Hoje ele mora em Guangzhou, capital da Província do Cantão. Como muitos conterrâneos, vive em um condomínio com piscina, quadra de tênis e área de lazer para crianças. De vez em quando, se reúne com outros gaúchos em torno de churrasco e chimarrão.
Divorciado e pai de dois filhos, Elio Silva, 36, foi contratado por meio de uma agência de empregos de Novo Hamburgo, a pedido da Paramont, que fabrica os sapatos da marca norte-americana Nine West. Mudou-se em dezembro de 1999 e, alguns meses depois, já estava em outra empresa, a Trade Wind, onde trabalha no desenvolvimento de sapatos. Em seu escritório, há outros 11 brasileiros. "Vou ao Brasil três vezes por ano e não sei quando vou voltar", diz.

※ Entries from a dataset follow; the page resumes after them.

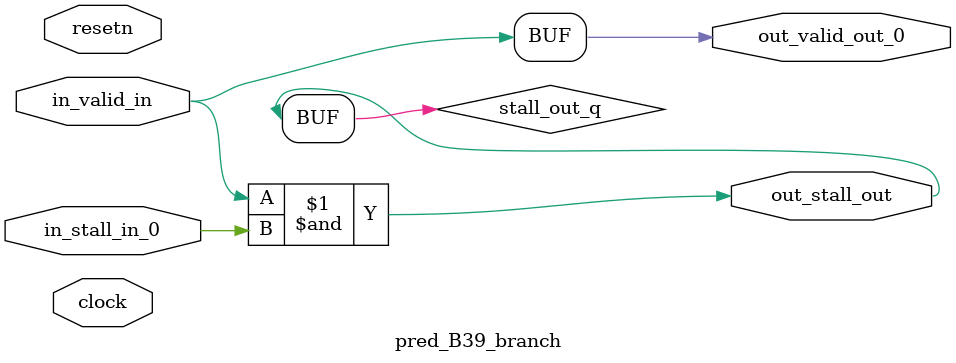
<source format=sv>



(* altera_attribute = "-name AUTO_SHIFT_REGISTER_RECOGNITION OFF; -name MESSAGE_DISABLE 10036; -name MESSAGE_DISABLE 10037; -name MESSAGE_DISABLE 14130; -name MESSAGE_DISABLE 14320; -name MESSAGE_DISABLE 15400; -name MESSAGE_DISABLE 14130; -name MESSAGE_DISABLE 10036; -name MESSAGE_DISABLE 12020; -name MESSAGE_DISABLE 12030; -name MESSAGE_DISABLE 12010; -name MESSAGE_DISABLE 12110; -name MESSAGE_DISABLE 14320; -name MESSAGE_DISABLE 13410; -name MESSAGE_DISABLE 113007; -name MESSAGE_DISABLE 10958" *)
module pred_B39_branch (
    input wire [0:0] in_stall_in_0,
    input wire [0:0] in_valid_in,
    output wire [0:0] out_stall_out,
    output wire [0:0] out_valid_out_0,
    input wire clock,
    input wire resetn
    );

    wire [0:0] stall_out_q;


    // stall_out(LOGICAL,6)
    assign stall_out_q = in_valid_in & in_stall_in_0;

    // out_stall_out(GPOUT,4)
    assign out_stall_out = stall_out_q;

    // out_valid_out_0(GPOUT,5)
    assign out_valid_out_0 = in_valid_in;

endmodule

</source>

A diversidade cultural do país também fascina os imigrantes. Clara Bohrer aproveitou os seis anos em que seu marido, Celso Luiz Kiefer, trabalhou no Cantão, para coordenar, junto com outras quatro estrangeiras, a publicação do livro "A Glimpse of China", uma coletânea de fotos tiradas por 27 pessoas de vários países.
A segurança é outra vantagem apontada pelos brasileiros. "Aqui não há assassinatos e assaltos como no Brasil", destaca Fabiana Ebert, 31, que chegou a Dongguan em janeiro de 2002 para trabalhar no escritório local da Scala, uma companhia brasileira de exportação de calçados. "No nosso setor, muitas empresas estão em dificuldades no Brasil e é difícil conseguir uma boa colocação profissional", afirma.
Fabiana é solteira, vem ao Brasil a cada seis meses e, sempre que pode, viaja pela Ásia. "Não sei quanto tempo ficarei na China, mas o retorno não faz parte dos meus planos no momento."